The main purpose of my stay at NIAS was to make progress on the large scale project on status attainment patterns in comparative perspective, that I am conducting together with Donald Treiman. Our comparative perspective covers about forty countries and most of the 20th century. We are working on a series of papers on this subject that will be collected in one volume. Some of subjects we have covered are educational attainment, entry into the labour market, occupational careers, and the status attainment of men and women. We want to answer the question how these things have changed over time and how they differ between societies. Our main dimensions of comparison are to contrast developed and lesser developed societies, and market and state-socialist societies. In addition, we are interested in a number of methodological issues, such as the optimal design of combined historical and cross-national research, comparative measurement of education and occupation, and the effect of detail of measurement on statistical power.
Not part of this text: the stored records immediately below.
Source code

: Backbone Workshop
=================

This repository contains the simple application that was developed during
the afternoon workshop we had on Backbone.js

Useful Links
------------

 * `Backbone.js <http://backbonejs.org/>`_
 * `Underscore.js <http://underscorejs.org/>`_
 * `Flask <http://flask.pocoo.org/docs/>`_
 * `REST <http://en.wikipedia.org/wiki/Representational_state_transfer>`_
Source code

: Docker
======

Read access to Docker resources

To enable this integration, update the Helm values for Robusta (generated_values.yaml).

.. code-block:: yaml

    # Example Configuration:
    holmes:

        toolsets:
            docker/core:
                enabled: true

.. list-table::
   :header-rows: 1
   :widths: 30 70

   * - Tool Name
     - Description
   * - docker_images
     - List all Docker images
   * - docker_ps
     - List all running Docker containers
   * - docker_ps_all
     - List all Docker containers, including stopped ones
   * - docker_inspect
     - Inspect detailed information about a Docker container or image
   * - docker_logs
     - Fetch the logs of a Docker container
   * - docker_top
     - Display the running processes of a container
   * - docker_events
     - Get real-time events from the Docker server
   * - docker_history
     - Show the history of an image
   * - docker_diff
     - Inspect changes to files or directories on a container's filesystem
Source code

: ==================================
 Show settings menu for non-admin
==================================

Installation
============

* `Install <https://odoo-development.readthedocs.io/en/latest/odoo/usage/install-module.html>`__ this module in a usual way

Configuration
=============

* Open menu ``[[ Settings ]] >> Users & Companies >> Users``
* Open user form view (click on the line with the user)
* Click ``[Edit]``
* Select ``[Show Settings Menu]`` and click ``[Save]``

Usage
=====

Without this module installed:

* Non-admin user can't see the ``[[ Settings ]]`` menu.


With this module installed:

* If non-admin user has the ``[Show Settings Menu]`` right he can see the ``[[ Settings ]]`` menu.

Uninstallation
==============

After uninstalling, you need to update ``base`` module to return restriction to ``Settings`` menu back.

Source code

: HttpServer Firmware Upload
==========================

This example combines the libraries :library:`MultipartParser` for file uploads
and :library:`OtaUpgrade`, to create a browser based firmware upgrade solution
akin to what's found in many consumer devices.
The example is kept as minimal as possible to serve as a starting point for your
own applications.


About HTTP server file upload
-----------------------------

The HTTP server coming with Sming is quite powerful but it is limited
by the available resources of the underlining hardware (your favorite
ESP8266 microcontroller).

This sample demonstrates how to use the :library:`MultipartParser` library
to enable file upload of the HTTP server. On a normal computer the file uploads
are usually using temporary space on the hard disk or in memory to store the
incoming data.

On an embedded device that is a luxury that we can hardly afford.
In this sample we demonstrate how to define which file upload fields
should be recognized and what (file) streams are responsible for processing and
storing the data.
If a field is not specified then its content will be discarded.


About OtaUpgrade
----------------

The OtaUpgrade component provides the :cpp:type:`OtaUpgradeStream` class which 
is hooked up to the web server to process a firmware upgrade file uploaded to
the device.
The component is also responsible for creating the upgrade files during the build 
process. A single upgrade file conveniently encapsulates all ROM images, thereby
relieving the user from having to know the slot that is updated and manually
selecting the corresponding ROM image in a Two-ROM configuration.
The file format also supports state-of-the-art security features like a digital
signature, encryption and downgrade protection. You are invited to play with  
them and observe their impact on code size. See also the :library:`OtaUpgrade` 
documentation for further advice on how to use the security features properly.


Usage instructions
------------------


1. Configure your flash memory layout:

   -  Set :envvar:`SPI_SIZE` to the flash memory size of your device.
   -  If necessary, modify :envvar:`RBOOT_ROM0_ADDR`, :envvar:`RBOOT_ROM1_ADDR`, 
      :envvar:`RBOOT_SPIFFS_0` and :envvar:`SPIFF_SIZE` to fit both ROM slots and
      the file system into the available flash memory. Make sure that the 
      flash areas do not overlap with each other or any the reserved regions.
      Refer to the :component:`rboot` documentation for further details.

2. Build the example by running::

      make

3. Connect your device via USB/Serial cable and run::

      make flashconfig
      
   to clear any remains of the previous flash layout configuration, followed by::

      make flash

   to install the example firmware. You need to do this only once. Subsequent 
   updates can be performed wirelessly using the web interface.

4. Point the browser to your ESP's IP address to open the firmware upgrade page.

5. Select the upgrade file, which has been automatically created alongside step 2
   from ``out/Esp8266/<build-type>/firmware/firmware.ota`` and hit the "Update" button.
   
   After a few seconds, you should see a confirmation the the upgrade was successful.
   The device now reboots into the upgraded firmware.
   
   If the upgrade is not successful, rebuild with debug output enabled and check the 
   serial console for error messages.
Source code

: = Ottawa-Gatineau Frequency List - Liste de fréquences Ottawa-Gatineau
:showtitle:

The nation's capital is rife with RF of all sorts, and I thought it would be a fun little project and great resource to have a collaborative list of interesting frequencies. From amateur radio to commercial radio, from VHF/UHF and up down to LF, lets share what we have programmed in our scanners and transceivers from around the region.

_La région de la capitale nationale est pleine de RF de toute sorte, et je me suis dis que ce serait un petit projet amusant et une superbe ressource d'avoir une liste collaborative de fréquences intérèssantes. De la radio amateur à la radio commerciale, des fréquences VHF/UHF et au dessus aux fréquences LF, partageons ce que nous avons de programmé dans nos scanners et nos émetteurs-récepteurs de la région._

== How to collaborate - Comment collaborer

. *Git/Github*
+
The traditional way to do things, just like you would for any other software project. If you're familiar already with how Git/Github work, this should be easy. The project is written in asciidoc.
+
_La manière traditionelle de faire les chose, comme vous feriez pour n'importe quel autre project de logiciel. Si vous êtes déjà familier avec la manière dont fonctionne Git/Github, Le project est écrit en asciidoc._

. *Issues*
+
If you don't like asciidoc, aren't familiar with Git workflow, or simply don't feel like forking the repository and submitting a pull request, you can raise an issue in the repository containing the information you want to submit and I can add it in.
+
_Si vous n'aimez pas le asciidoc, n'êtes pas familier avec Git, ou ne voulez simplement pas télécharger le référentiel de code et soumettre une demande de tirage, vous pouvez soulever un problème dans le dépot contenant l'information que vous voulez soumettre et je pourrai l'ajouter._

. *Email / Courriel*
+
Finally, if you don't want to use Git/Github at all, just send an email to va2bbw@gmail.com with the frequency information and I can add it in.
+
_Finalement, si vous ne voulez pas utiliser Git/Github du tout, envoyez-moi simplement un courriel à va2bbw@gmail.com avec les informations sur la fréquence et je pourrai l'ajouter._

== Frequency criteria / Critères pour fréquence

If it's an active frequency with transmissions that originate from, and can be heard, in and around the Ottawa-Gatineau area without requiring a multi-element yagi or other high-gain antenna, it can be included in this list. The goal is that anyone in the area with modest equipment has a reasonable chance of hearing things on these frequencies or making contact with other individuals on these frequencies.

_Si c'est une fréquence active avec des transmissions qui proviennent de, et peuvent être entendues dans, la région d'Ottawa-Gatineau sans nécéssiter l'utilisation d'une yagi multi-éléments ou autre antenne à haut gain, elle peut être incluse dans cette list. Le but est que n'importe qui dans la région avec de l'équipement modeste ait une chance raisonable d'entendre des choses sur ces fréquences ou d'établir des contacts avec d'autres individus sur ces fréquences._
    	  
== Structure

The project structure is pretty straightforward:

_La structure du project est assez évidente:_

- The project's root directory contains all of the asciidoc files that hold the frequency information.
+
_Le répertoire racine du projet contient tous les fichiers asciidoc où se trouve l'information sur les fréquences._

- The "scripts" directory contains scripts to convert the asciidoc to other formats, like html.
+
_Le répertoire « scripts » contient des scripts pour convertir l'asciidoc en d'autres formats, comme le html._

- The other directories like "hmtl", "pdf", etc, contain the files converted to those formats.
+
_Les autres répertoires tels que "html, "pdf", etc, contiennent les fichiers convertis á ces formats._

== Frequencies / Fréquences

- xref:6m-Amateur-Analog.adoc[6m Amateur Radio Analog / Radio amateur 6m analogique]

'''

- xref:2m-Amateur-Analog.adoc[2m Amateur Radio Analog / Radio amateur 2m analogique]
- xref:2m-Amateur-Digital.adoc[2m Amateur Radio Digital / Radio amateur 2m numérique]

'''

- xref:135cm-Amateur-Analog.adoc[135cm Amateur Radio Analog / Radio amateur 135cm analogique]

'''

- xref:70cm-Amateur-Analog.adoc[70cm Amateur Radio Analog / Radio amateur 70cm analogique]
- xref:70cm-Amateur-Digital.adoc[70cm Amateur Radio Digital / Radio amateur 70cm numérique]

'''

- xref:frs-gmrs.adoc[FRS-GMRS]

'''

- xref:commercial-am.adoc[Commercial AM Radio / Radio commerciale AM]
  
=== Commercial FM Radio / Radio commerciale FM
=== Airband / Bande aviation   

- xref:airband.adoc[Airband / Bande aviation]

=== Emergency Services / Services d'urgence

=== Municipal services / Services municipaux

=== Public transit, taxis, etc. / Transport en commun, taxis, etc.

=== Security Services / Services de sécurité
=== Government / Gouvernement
The most substantive progress made in the NIAS year was with respect to the analysis of occupational status of men at entry into the labour market in an analysis that compares thirty-eight countries during most of the 20th century. I was able to create a design that allows us to infer status at entry into the labour market from current job data, even for countries for which we do not have replicated cohort data. The results are cast in a fully standardised status attainment model, that contrasts achievement (the direct effect of education on occupation) with ascription (the direct effect of father’s occupational status on respondent’s occupation, over and above the indirect effect via education). Our current estimates (expressed in standardised regression coefficients) show that the achievement and ascription effect were of about the same size in the beginning of the century (0.42 versus 0.32), but had diverged to 0.65 and 0.10 by the end of the century (averaged over all countries). Our models further suggest that being in a socialist society increases achievement by 0.08, while it lowers ascription by 0.10. Being in an extremely highly developed society increases achievement by 0.14, relative to the lowest developed society observed, while the socio-economic development decreases ascription, but to a much lesser extent (0.04).

With respect to methodology of the pooled time series design we use, I found that it makes no sense to organise the data on a level of detail lower than three years. However, precision and statistical power decreases, when one moves from a five years base (that we currently use) to a ten years base. With respect to detail of occupational measurement it was found that crude measurement is on average better than detailed measurement (probably due to processing error), and that it is best to combine the two in one design.